Standing thus in the presence of death, the boy had no fear. His only feeling was one of tenderness and of deep sorrow. The man had been so kind to him in life, so very kind. It seemed almost as though the lips might part and speak to him. But he was dead; this was his face, this his body; but he, himself, was not here. Dead! The word struck harshly on his mind and roused him from his reverie. He looked up; the boys had all gone, only the kind-faced woman stood there with a puzzled expression in her eyes. She had chanced to mark the strong resemblance between the face of the dead man and that of the boy who looked upon it; a resemblance so striking that it startled her. In the countenance of Robert Burnham as he had looked in life, one might not have noticed it, but—

"Sometimes, in a dead man's face,
To those that watch it more and more,
A likeness, hardly seen before,
Comes out, to some one of his race."

It was so here. The faces of the dead man and of the living boy were the faces of father and son.

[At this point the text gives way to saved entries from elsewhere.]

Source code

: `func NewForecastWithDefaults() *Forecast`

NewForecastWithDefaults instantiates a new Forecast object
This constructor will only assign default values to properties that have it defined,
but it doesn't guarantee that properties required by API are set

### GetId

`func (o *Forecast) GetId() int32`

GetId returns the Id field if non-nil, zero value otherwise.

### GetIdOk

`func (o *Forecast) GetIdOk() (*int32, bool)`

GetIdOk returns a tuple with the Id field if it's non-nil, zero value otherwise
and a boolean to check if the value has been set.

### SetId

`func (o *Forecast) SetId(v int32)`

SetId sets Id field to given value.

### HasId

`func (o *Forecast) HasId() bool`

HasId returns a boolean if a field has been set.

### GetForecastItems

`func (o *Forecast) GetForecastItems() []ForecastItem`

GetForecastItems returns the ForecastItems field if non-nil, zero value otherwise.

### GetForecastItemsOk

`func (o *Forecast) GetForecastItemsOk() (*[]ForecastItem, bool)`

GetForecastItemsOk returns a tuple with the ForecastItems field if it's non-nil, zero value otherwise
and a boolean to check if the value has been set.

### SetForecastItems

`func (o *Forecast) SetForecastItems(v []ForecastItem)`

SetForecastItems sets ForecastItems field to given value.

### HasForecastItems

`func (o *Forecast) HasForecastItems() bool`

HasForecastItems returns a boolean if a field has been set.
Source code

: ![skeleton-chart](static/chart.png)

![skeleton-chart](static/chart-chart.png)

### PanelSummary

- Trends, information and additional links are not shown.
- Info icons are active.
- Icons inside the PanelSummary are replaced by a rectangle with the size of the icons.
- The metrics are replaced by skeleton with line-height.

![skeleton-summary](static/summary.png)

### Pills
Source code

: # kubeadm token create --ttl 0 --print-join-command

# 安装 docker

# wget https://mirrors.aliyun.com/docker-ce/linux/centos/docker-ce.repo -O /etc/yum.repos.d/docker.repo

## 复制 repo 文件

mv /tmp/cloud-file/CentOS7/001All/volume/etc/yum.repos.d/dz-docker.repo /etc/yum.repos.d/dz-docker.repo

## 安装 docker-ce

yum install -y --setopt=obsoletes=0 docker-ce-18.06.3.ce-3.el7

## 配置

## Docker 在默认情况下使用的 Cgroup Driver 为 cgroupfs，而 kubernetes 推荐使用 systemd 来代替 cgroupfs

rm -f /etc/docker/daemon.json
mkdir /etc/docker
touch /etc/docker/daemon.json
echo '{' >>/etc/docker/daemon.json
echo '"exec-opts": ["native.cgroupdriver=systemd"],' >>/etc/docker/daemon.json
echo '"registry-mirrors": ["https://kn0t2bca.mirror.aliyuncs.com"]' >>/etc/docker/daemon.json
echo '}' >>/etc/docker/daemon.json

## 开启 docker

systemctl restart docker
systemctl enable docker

Ralph turned away, at last, from the lifeless presence before him, from the searching eyes of the woman, from the hall with its dim suggestions of something in the long ago, and went out into the street, into the sunlight, into the busy world around him; but from that time forth a shadow rested on his young life that had never darkened it before,—a shadow whose cause he could not fathom and whose gloom he could not dispel.

CHAPTER V.

IN SEARCH OF A MOTHER.

Three months had gone by since the accident at Burnham Shaft. They were summer months, full of sunshine and green landscapes and singing birds and blossoming flowers and all things beautiful. But in the house from which the body of Robert Burnham had been carried to the grave there were still tears and desolation. Not, indeed, as an outward show; Margaret Burnham was very brave, and hid her grief under a calm exterior, but there were times, in the quiet of her own chamber, when loneliness and sorrow came down upon her as a burden too great for her woman's heart to bear. Still, she had her daughter Mildred, and the child's sweet ways and ceaseless chatter and fond devotion charmed her, now and then, into something almost like forgetfulness. She often sighed, and said: "If only Ralph had lived, that I might have both my children with me now!"

One morning, toward the middle of September, Lawyer John H. Sharpman rang the bell at the door of the Burnham mansion, sent his card up to Mrs. Burnham, and seated himself gracefully in an easy-chair by the parlor window to wait for her appearance.

She came soon and greeted him with gracious dignity. He was very courteous to her; he apologized for coming, in this way, without previous announcement, but said that the nature of his errand seemed to render it necessary.